WASHINGTON

As the US continues to open schools in tandem with its ongoing coronavirus vaccine rollout there have been “critical gaps” with in-person instruction along racial lines, a Biden administration survey found Wednesday.

Roughly half of all elementary schools have been reopened to some level of in-person learning, but most nonwhite students continued to be taught virtually.

The Institute of Education Sciences, an independent entity within the Education Department, found that among schools enrolling fourth-graders, 47% offered full-time in-person instruction in February. That figure falls to 38% for schools that enroll eighth graders.

There were sharp distinctions in in-person learning based on race. About 49% of white enrolled fourth graders were able to access in-person learning, compared to 28% of Black and 33% of Latino students.

The figures decrease across all racial groups heading into eight grade education, but white students continued to outpace their counterparts at that level as well. Roughly 37% of white eighth graders had access to in-person learning, nearly double the Black population at 19%, and far higher than Latinos at 21%.

The divides were even higher among Asian students that had just 10% access at the eighth-grade level and 15% at the fourth-grade level.

Education Secretary Miguel Cardona said the data shows “critical gaps” for in-person learning between white and non-white students.

“While schools continue to show us what’s possible as they work to open their doors and meet students’ needs, we know that we still have a lot of ground to go,” he said in a statement.

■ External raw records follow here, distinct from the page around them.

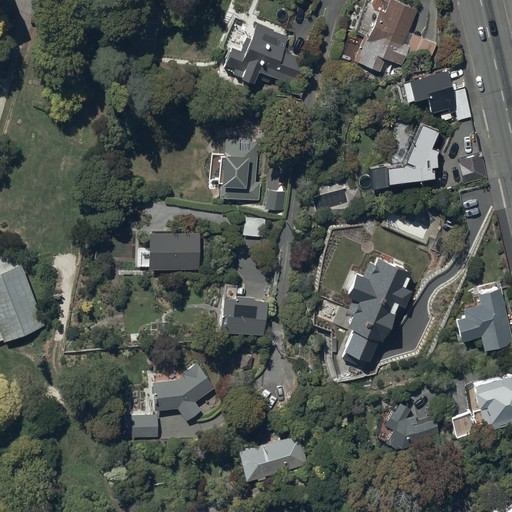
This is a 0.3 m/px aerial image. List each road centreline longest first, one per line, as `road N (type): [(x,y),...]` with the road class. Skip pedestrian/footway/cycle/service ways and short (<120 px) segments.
road 1 (track): [(0,402),(33,366),(87,431),(122,511)]
road 2 (tertiary): [(479,0),(511,140)]
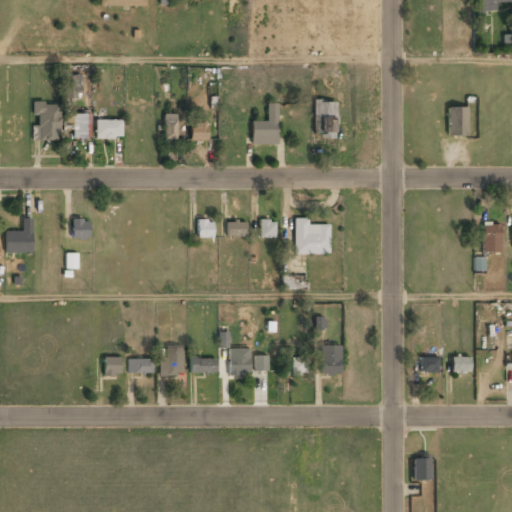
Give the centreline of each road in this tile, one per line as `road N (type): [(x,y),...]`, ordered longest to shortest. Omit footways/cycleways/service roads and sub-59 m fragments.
road 1 (residential): [(511,417),(0,419)]
road 2 (residential): [(511,179),(0,180)]
road 3 (residential): [(392,511),(391,0)]
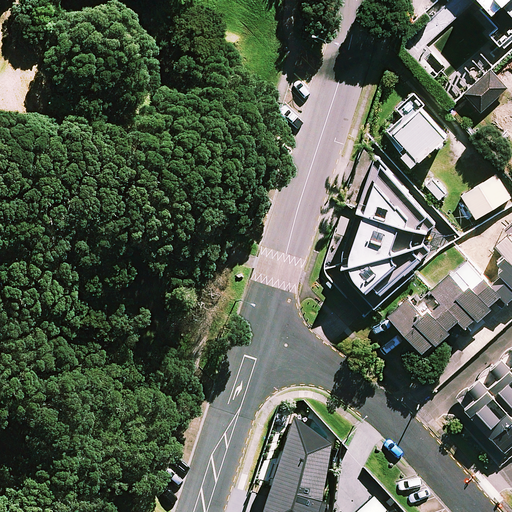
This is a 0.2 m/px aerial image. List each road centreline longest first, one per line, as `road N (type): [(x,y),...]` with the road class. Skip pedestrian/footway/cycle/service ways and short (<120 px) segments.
road 1 (residential): [(255,338),(349,48),(355,0)]
road 2 (residential): [(255,338),(345,380),(401,426),(477,511)]
road 3 (residential): [(199,511),(255,338)]
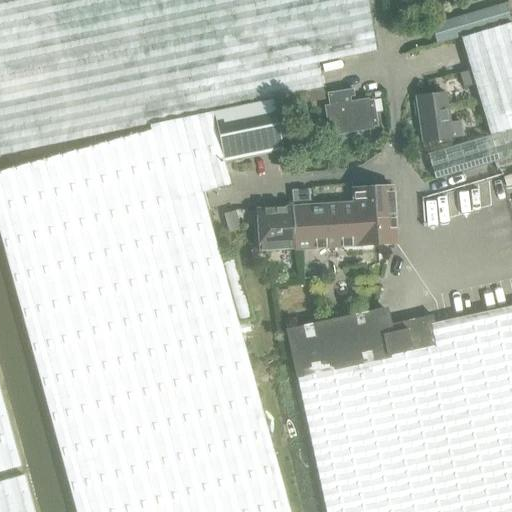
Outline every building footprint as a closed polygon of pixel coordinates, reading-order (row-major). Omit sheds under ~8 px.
[(0,0),(0,154),(148,124),(210,111),(212,118),(273,105),(307,99),(309,105),(325,101),(318,63),(376,52),(367,0),(0,0)] [(459,17),(430,24),(436,44),(460,37),(465,36),(459,17)] [(489,135),(426,153),(434,179),(497,161),(497,160),(511,155),(511,29),(510,22),(484,30),(465,36),(460,37),(470,71),(475,86),(489,135)] [(470,71),(459,74),(464,89),(475,86),(470,71)] [(344,133),(373,129),(368,98),(351,101),(350,98),(354,97),(353,89),(326,93),(328,104),(322,105),(324,118),(328,118),(329,124),(327,124),(329,136),(321,138),(323,152),(347,147),(344,133)] [(458,121),(449,123),(445,93),(415,98),(422,141),(460,135),(458,121)] [(282,149),(273,105),(212,118),(224,161),(282,149)] [(224,161),(212,118),(210,111),(148,124),(150,132),(0,171),(0,237),(73,511),(284,511),(201,190),(229,183),(224,161)] [(291,249),(395,243),(391,186),(352,188),(353,203),(288,207),(291,249)] [(427,217),(438,216),(435,197),(424,199),(427,217)] [(288,207),(256,209),(259,251),(291,249),(288,207)] [(438,350),(296,381),(324,511),(511,511),(511,306),(433,323),(438,350)] [(384,310),(286,331),(296,377),(295,377),(296,381),(438,350),(433,323),(431,316),(418,319),(400,323),(387,325),(384,310)] [(0,472),(20,467),(0,394),(0,472)] [(0,511),(29,511),(20,476),(0,481),(0,511)]
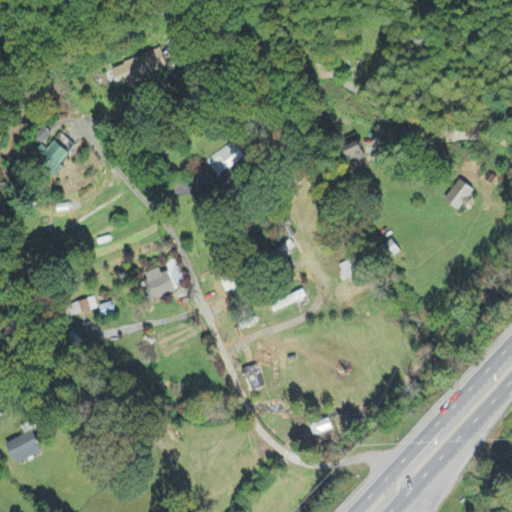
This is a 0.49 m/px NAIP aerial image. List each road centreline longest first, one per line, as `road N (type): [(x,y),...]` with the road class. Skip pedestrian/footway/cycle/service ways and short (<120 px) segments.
road 1 (residential): [(390,471),(359,456),(304,461),(266,440),(170,235),(80,125)]
road 2 (residential): [(285,0),(318,60),(364,96),(445,131),(511,144)]
road 3 (residential): [(225,362),(256,330),(316,308),(325,292),(322,274),(310,262),(294,262),(204,310)]
road 4 (trunk): [(383,511),(511,379)]
road 5 (trunk): [(511,341),(390,471)]
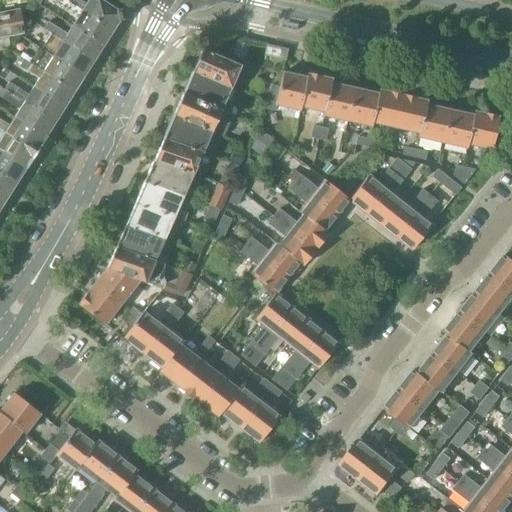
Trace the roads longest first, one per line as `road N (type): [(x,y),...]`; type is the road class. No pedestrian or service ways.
road 1 (residential): [(303,475),(292,484),(234,491),(32,345),(1,331)]
road 2 (tertiary): [(1,331),(66,227),(160,19)]
road 3 (residential): [(303,475),(511,209)]
road 4 (tertiary): [(253,0),(511,60)]
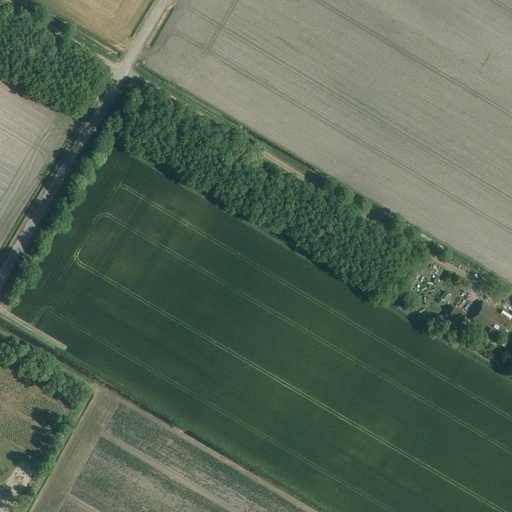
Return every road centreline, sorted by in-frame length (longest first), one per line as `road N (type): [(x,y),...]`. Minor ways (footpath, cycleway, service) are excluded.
road 1 (track): [(3,0),(477,281)]
road 2 (unclassified): [(0,279),(164,0)]
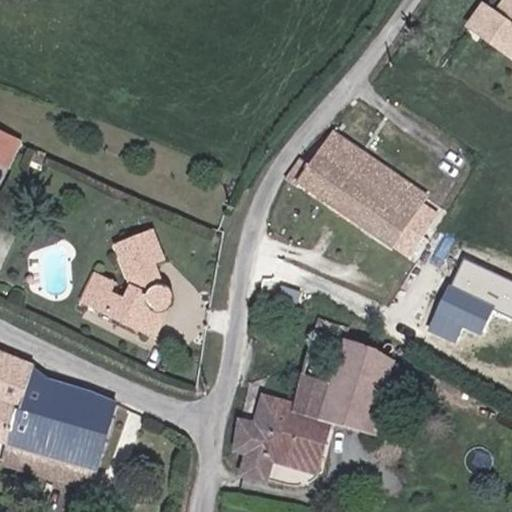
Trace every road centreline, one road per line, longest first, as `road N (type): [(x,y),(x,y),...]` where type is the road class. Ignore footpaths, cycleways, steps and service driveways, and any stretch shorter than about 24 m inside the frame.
road 1 (unclassified): [(410,0),(266,177),(214,423)]
road 2 (unclassified): [(214,423),(0,330)]
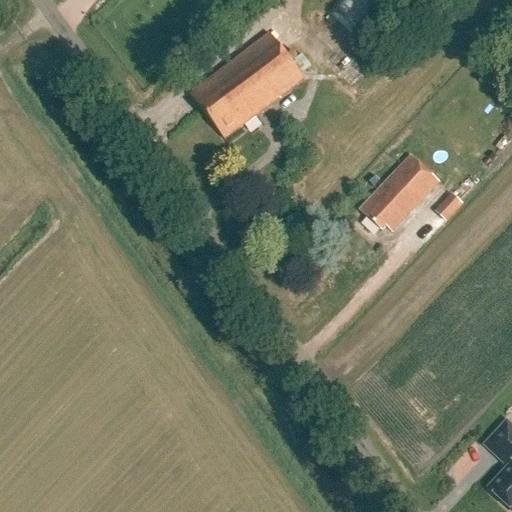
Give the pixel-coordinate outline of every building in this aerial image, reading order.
[(402,0),(343,0),(328,16),(360,46),(402,0)] [(224,142),(302,83),(267,37),(189,96),(224,142)] [(390,234),(437,185),(408,158),(357,213),(379,234),(384,229),(390,234)] [(460,207),(449,196),(433,214),(444,224),(460,207)] [(509,469),(489,491),(511,511),(511,429),(507,424),(485,447),(509,469)]
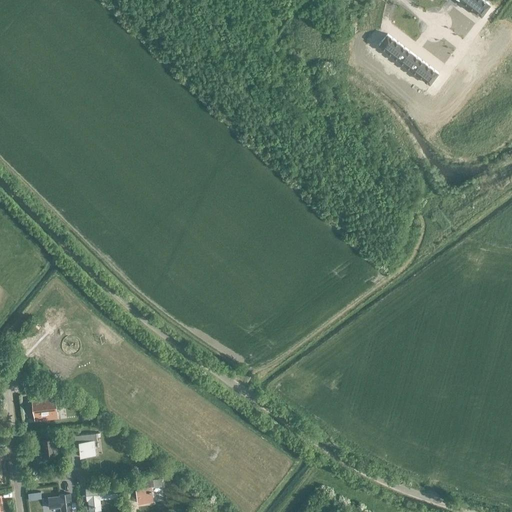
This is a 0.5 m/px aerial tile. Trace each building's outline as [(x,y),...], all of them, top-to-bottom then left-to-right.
[(484,0),(461,0),(481,15),(490,4),(484,0)] [(387,34),(379,45),(430,84),(438,73),(387,34)] [(460,94),(490,93),(501,102),(511,88),(511,71),(509,70),(508,40),(493,40),(494,70),(494,72),(490,78),(460,79),(460,94)] [(55,396),(32,399),(35,420),(43,419),(42,414),(57,412),(55,396)] [(93,440),(97,439),(96,432),(74,435),(76,452),(79,451),(80,457),(95,455),(93,440)] [(43,455),(56,454),(54,438),(41,439),(43,455)] [(151,486),(154,485),(153,479),(131,481),(133,498),(137,498),(138,502),(153,501),(151,486)] [(100,498),(108,497),(118,496),(117,486),(86,489),(87,499),(88,499),(89,506),(92,505),(92,507),(95,506),(95,505),(100,505),(100,498)] [(60,495),(48,497),(50,508),(61,506),(61,511),(76,511),(76,502),(71,502),(70,493),(60,494),(60,495)]
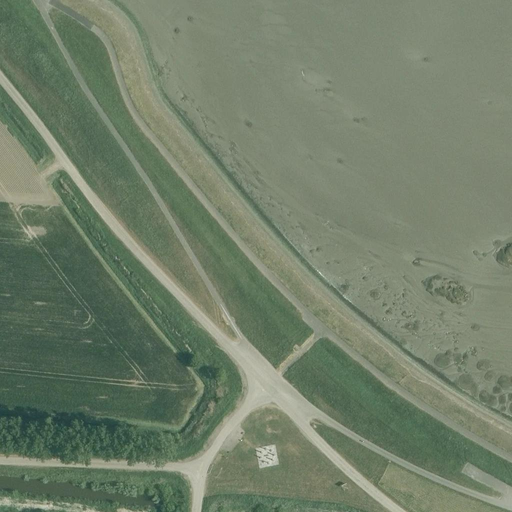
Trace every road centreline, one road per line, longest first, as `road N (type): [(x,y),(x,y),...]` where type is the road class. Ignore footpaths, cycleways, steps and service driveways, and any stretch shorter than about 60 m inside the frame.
road 1 (unclassified): [(266,387),(36,0)]
road 2 (unclassified): [(266,387),(130,245),(0,83)]
road 3 (unclassified): [(266,387),(380,451),(511,507)]
road 4 (tertiary): [(202,467),(0,462)]
road 5 (unclassified): [(403,511),(337,460),(266,387)]
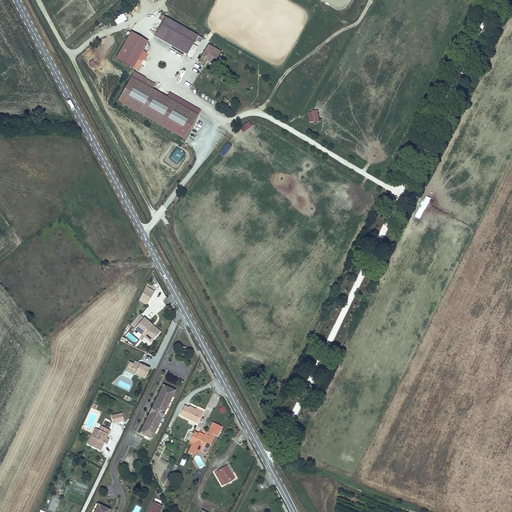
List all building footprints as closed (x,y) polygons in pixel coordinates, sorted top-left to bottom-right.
[(155,36),(187,55),(192,45),(197,36),(166,18),(155,36)] [(147,42),(130,33),(115,59),(132,68),(147,42)] [(192,45),(187,55),(192,58),(197,48),(192,45)] [(208,45),(198,62),(201,64),(204,59),(213,64),(220,52),(208,45)] [(93,59),(88,63),(93,67),(97,64),(93,59)] [(155,84),(134,72),(118,102),(185,139),(199,114),(153,88),(155,84)] [(223,97),(218,104),(230,113),(235,106),(223,97)] [(318,110),(308,111),(309,122),(319,121),(318,110)] [(243,132),(252,125),(249,120),(240,127),(243,132)] [(169,157),(177,163),(184,153),(177,147),(169,157)] [(426,195),(416,216),(421,219),(431,197),(426,195)] [(155,291),(146,285),(145,288),(153,294),(155,291)] [(153,294),(145,288),(140,297),(148,302),(153,294)] [(155,314),(166,306),(161,298),(149,307),(151,310),(152,310),(155,314)] [(135,328),(144,318),(139,314),(130,324),(135,328)] [(152,324),(145,317),(144,318),(135,328),(143,335),(145,336),(152,342),(159,333),(150,326),(152,324)] [(161,331),(152,324),(150,326),(159,333),(161,331)] [(139,365),(130,361),(125,370),(135,375),(136,373),(146,378),(151,368),(140,363),(139,365)] [(131,385),(120,381),(118,386),(129,390),(131,385)] [(175,391),(163,386),(159,395),(160,396),(159,398),(158,398),(156,402),(157,402),(154,409),(156,410),(155,413),(152,411),(149,418),(148,417),(146,421),(147,422),(146,424),(145,424),(140,433),(152,439),(160,423),(159,422),(166,407),(167,407),(175,391)] [(203,413),(195,410),(189,406),(188,408),(184,406),(180,414),(198,423),(203,413)] [(123,420),(122,412),(115,414),(116,421),(123,420)] [(88,445),(98,450),(108,430),(101,426),(95,439),(92,437),(88,445)] [(108,430),(98,450),(100,451),(104,443),(106,444),(109,439),(107,438),(110,431),(108,430)] [(192,435),(190,440),(208,449),(213,439),(206,436),(199,432),(198,434),(194,432),(193,432),(192,435)] [(226,465),(217,470),(226,484),(234,478),(232,473),(226,465)] [(58,484),(48,510),(55,511),(61,497),(58,496),(59,493),(58,493),(61,485),(58,484)] [(149,511),(160,511),(164,506),(155,501),(149,511)]
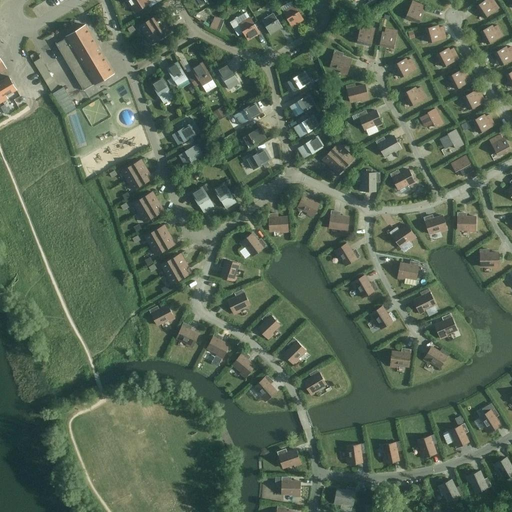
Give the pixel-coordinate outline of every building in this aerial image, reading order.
[(126,0),(135,12),(150,3),(152,6),(160,0),(126,0)] [(294,5),(291,0),(281,7),(283,11),(292,26),(303,19),(294,5)] [(485,0),(476,6),(484,18),(499,8),(493,0),(489,0),(489,1),(487,2),(485,0)] [(413,1),(406,17),(419,23),(423,12),(421,11),(421,9),(422,9),(423,5),(413,1)] [(215,25),(219,16),(212,13),(209,22),(215,25)] [(273,13),(262,19),(271,34),(282,27),(273,13)] [(146,35),(165,23),(162,18),(161,18),(158,14),(140,25),(146,35)] [(250,17),(239,24),(248,39),(259,32),(250,17)] [(168,27),(165,23),(146,35),(152,44),(170,32),(167,28),(168,27)] [(114,73),(98,46),(85,25),(66,36),(67,37),(56,44),(83,90),(94,83),(95,84),(114,73)] [(490,26),(480,31),(487,44),(503,35),(497,25),(493,27),(493,28),(492,29),(490,26)] [(362,32),(359,31),(357,43),(371,46),(375,28),(363,26),(362,30),(363,30),(362,32)] [(436,26),(425,29),(429,42),(446,38),(443,26),(439,27),(439,28),(437,28),(436,26)] [(382,34),(380,45),(394,48),(397,30),(385,28),(385,32),(385,33),(385,35),(382,34)] [(505,50),(504,47),(494,53),(501,65),(511,59),(511,48),(511,46),(507,48),(507,49),(505,50)] [(448,51),(447,49),(436,54),(443,67),(459,58),(453,48),(449,50),(450,50),(448,51)] [(341,70),(340,72),(347,74),(351,59),(340,56),(342,52),(335,50),(334,54),(330,67),(341,70)] [(404,59),(394,64),(401,77),(417,69),(411,58),(407,60),(407,61),(405,62),(404,59)] [(177,62),(167,68),(178,85),(188,79),(177,62)] [(192,68),(202,85),(213,79),(202,62),(192,68)] [(227,63),(217,69),(229,89),(239,83),(227,63)] [(459,71),(449,76),(455,89),(471,81),(466,70),(462,72),(462,73),(460,74),(459,71)] [(294,92),(304,86),(307,91),(314,87),(311,81),(305,71),(287,81),(294,92)] [(194,75),(190,77),(195,86),(199,84),(194,75)] [(9,76),(0,81),(0,101),(0,102),(5,100),(3,96),(4,95),(5,96),(17,89),(9,76)] [(174,96),(162,77),(152,83),(163,102),(174,96)] [(122,83),(111,86),(114,98),(125,95),(122,83)] [(347,89),(350,102),(361,99),(362,101),(369,99),(365,85),(354,87),(353,84),(346,85),(347,89)] [(63,87),(53,93),(65,113),(76,107),(63,87)] [(414,88),(403,93),(410,106),(426,97),(420,87),(416,89),(417,89),(415,90),(414,88)] [(480,91),(476,93),(474,94),(473,91),(463,97),(469,109),(485,101),(480,91)] [(261,106),(266,105),(262,94),(257,96),(261,106)] [(309,94),(292,104),(290,105),(297,116),(315,104),(309,94)] [(261,113),(255,102),(234,115),(240,125),(261,113)] [(222,106),(214,112),(219,119),(227,114),(222,106)] [(420,117),(425,127),(433,123),(435,127),(443,123),(435,108),(427,112),(428,113),(420,117)] [(364,111),(352,116),(354,120),(359,117),(365,129),(375,125),(376,127),(382,124),(376,110),(366,114),(364,111)] [(482,115),(472,120),(479,133),(495,125),(489,114),(485,116),(485,117),(484,118),(482,115)] [(313,115),(296,125),(294,126),(301,137),(319,125),(313,115)] [(196,134),(189,124),(172,134),(178,144),(196,134)] [(266,137),(260,127),(243,137),(249,147),(266,137)] [(463,144),(455,129),(447,133),(448,135),(440,138),(445,148),(453,144),(455,148),(463,144)] [(500,134),(489,140),(498,155),(510,149),(505,139),(503,140),(502,138),(500,134)] [(317,136),(300,146),(299,147),(305,157),(323,146),(317,136)] [(378,144),(378,145),(384,156),(394,150),(395,152),(401,149),(394,136),(384,141),(382,138),(376,141),(378,144)] [(331,166),(346,150),(342,146),(338,143),(322,158),(331,166)] [(203,154),(197,144),(179,154),(186,164),(203,154)] [(270,159),(264,149),(247,159),(253,169),(260,165),(262,170),(271,165),(268,160),(270,159)] [(350,154),(346,150),(331,166),(339,174),(354,158),(350,154)] [(455,171),(460,169),(464,176),(473,171),(469,164),(470,163),(466,156),(451,164),(455,171)] [(127,180),(147,168),(144,164),(143,164),(141,159),(122,170),(127,180)] [(150,173),(147,168),(127,180),(133,190),(152,179),(149,174),(150,173)] [(362,184),(360,184),(360,191),(375,191),(375,180),(379,180),(379,173),(375,173),(371,173),(371,169),(367,169),(367,173),(362,173),(362,184)] [(397,171),(390,174),(392,177),(398,189),(408,184),(409,186),(415,182),(408,169),(398,174),(397,171)] [(236,201),(224,182),(214,189),(225,207),(236,201)] [(213,205),(202,186),(192,193),(203,211),(213,205)] [(139,212),(158,201),(156,196),(155,196),(152,191),(133,203),(139,212)] [(307,212),(307,214),(313,217),(320,203),(309,198),(311,195),(305,192),(303,195),(297,207),(307,212)] [(161,205),(158,201),(139,212),(145,222),(163,211),(161,206),(161,205)] [(331,214),(329,227),(340,229),(340,231),(347,232),(349,217),(338,215),(338,211),(331,210),(331,214)] [(458,212),(457,216),(457,230),(468,230),(468,232),(475,232),(476,217),(464,216),(464,212),(458,212)] [(287,217),(276,217),(276,213),(269,214),(269,218),(270,231),(281,230),(281,232),(288,232),(287,217)] [(425,221),(429,234),(440,230),(440,232),(447,230),(443,215),(432,219),(431,215),(424,217),(425,221)] [(150,245),(170,234),(167,229),(167,230),(164,225),(145,235),(150,245)] [(390,232),(392,235),(400,246),(409,240),(410,241),(416,237),(407,225),(398,231),(396,228),(390,232)] [(244,248),(246,247),(253,256),(263,248),(266,245),(262,240),(259,242),(252,233),(240,242),(244,248)] [(173,239),(170,234),(150,245),(156,255),(175,244),(172,239),(173,239)] [(347,243),(334,251),(338,257),(339,256),(345,265),(357,258),(360,256),(356,250),(353,252),(347,243)] [(492,268),(499,268),(498,253),(487,253),(487,249),(480,249),(480,253),(480,266),(492,266),(492,268)] [(378,261),(386,258),(384,252),(376,255),(378,261)] [(167,274),(186,263),(184,258),(183,258),(180,253),(161,264),(167,274)] [(235,281),(237,275),(235,274),(239,263),(226,259),(223,258),(220,265),(224,266),(221,276),(235,281)] [(411,265),(400,263),(398,278),(405,279),(405,277),(416,279),(418,266),(419,262),(412,261),(411,265)] [(189,267),(186,263),(167,274),(172,284),(191,273),(188,268),(189,267)] [(355,289),(357,288),(362,297),(374,291),(377,289),(374,283),(370,285),(365,275),(351,282),(355,289)] [(238,296),(228,300),(234,314),(241,311),(240,309),(250,304),(244,293),(242,289),(236,292),(238,296)] [(423,295),(413,300),(420,314),(426,311),(426,309),(436,304),(430,292),(428,289),(422,292),(423,295)] [(151,313),(157,325),(167,320),(168,321),(175,318),(168,305),(158,310),(156,306),(150,310),(151,313)] [(369,314),(373,320),(375,319),(381,329),(392,321),(395,319),(392,313),(388,315),(382,306),(369,314)] [(258,328),(268,339),(273,334),(272,333),(280,325),(271,315),(268,312),(263,317),(266,320),(258,328)] [(441,338),(447,336),(446,334),(457,329),(452,317),(450,314),(444,316),(445,320),(435,325),(441,338)] [(182,326),(176,338),(187,343),(186,344),(192,347),(199,334),(188,329),(190,325),(184,322),(182,326)] [(207,348),(217,353),(216,355),(222,358),(229,345),(219,340),(221,336),(215,333),(213,336),(207,348)] [(294,365),(299,360),(298,358),(306,350),(297,341),(296,341),(294,338),(289,343),(292,346),(284,354),(294,365)] [(423,359),(429,363),(430,361),(440,367),(447,356),(449,353),(443,349),(441,353),(431,347),(423,359)] [(390,366),(397,367),(397,365),(409,366),(410,353),(410,349),(404,348),(403,352),(392,351),(390,366)] [(241,371),(240,373),(245,377),(255,366),(246,358),(249,355),(243,351),(241,354),(232,364),(241,371)] [(313,376),(304,382),(311,395),(317,391),(316,389),(326,384),(319,372),(317,369),(311,373),(313,376)] [(262,394),(260,396),(265,401),(276,391),(269,383),(272,380),(267,375),(264,377),(254,386),(262,394)] [(485,413),(479,417),(485,426),(484,427),(487,433),(500,425),(495,417),(494,416),(498,414),(491,403),(483,409),(485,413)] [(459,426),(449,431),(454,441),(452,442),(455,448),(469,442),(464,431),(467,430),(464,423),(461,416),(455,418),(459,426)] [(419,451),(422,458),(436,453),(432,442),(436,441),(434,435),(430,436),(418,440),(421,451),(419,451)] [(385,456),(383,456),(384,463),(399,460),(397,449),(400,448),(399,442),(395,442),(382,445),(385,456)] [(348,457),(346,457),(347,464),(362,462),(361,451),(365,451),(364,444),(360,444),(347,446),(348,457)] [(277,451),(279,455),(283,468),(294,464),(294,466),(301,464),(296,449),(285,453),(284,449),(277,451)] [(498,470),(504,480),(511,474),(511,466),(511,467),(506,457),(493,465),(497,471),(498,470)] [(469,483),(471,482),(475,493),(487,487),(491,486),(488,479),(484,481),(480,471),(466,477),(469,483)] [(282,494),(293,494),(293,496),(300,496),(300,481),(289,481),(289,477),(282,477),(282,481),(282,494)] [(441,492),(443,491),(448,502),(459,496),(463,494),(460,488),(456,489),(451,479),(438,486),(441,492)] [(348,490),(337,488),(334,503),(341,505),(342,503),(353,505),(355,492),(356,488),(349,487),(348,490)]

“We are committed to working with schools all across the country to get them reopened quickly and safely and to build confidence among families and educators. We owe it to our students – especially students in underserved communities and students with disabilities – to get all our schools opened safely,” he added.

The education levels have likely increased from the figures in the latest report, which tracks openings from Feb. 22 through March 12.

The US began to emerge from its highest levels of coronavirus infections and deaths in February, and many jurisdictions eased restrictions beginning in the middle of that month.